Interaction with other medicines:

Special researches of interaction were not conducted.

At patients with a pseudorheumatism, psoriasis arthritis and a disease the Krone simultaneous use of a methotrexate or other immunomodulators reduces antibody formation to an infliksimab and increases concentration of the last in plasma. However in connection with restrictions of the method used for definition of concentration of an infliksimab and antibodies to an infliksimab in blood serum, results are not unambiguous.

Corticosteroids do not exert clinically significant impact on pharmacokinetics of an infliksimab.

Simultaneous use of the drug Remikeyd® with other biological drugs applied according to the same indications including with anakinry and abatatsepty is not recommended.

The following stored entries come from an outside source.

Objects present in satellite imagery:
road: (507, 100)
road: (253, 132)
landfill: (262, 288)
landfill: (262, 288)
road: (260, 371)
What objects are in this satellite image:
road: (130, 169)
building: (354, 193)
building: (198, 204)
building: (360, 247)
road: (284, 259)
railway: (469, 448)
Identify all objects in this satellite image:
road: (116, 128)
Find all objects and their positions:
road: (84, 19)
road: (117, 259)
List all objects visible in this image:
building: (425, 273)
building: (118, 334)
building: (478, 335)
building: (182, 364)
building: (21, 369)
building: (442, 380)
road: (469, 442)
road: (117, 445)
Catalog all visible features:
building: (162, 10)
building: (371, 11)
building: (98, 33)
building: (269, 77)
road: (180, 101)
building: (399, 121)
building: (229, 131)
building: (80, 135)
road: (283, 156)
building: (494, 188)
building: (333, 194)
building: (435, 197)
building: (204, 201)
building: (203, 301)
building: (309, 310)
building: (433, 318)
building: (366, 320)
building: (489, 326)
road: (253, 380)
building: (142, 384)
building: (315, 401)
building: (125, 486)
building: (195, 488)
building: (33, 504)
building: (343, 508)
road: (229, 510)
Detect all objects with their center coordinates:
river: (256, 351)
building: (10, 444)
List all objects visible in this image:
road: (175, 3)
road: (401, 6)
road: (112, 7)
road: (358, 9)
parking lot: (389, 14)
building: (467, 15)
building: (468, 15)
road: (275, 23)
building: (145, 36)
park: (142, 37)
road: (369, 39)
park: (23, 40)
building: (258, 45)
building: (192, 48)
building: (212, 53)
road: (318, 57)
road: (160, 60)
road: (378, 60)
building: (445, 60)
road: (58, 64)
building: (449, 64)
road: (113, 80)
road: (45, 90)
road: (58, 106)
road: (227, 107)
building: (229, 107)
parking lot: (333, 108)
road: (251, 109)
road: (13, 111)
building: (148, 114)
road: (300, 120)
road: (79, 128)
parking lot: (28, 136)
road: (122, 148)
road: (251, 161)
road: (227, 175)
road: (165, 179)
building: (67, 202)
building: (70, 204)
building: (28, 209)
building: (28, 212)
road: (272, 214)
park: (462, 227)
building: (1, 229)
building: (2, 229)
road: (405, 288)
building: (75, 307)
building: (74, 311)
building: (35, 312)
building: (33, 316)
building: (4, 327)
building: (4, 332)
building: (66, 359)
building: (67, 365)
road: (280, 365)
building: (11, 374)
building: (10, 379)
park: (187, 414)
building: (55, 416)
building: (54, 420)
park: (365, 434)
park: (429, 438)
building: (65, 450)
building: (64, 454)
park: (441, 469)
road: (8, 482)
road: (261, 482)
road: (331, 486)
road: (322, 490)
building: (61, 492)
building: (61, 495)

Simultaneous use of live vaccines and the drug Remikeyd® is not recommended.


Contraindications:

— hypersensitivity to an infliksimab, other mouse proteins, and also to any of drug components;

— heavy infectious process (for example, sepsis, abscess, tuberculosis, opportunistic infections);

heart failure of average or heavy degree (the III-IV functional classes on NYHA);

— pregnancy;

— breastfeeding period;

— children's and teenage age up to 18 years;

— children's age up to 6 years (at a disease Krone and ulcer colitis).


Overdose:

Single administration of the drug Remikeyd® in a dose of 20 mg/kg did not cause toxic effect. Clinical data on overdose are not available.


Storage conditions:

Drug should be stored in the place, unavailable to children, at a temperature from 2 °C to 8 °C; not to freeze. A period of validity – 3 years. Drug should be transported at a temperature from 2 °C to 8 °C. Transportation is allowed at a temperature up to 25 °C during no more than 48 h. An unused part of infusion solution is liable to destruction.


Issue conditions:

According to the recipe


Packaging:

Bottles glass with a capacity of 20 ml (1) - packs cardboard.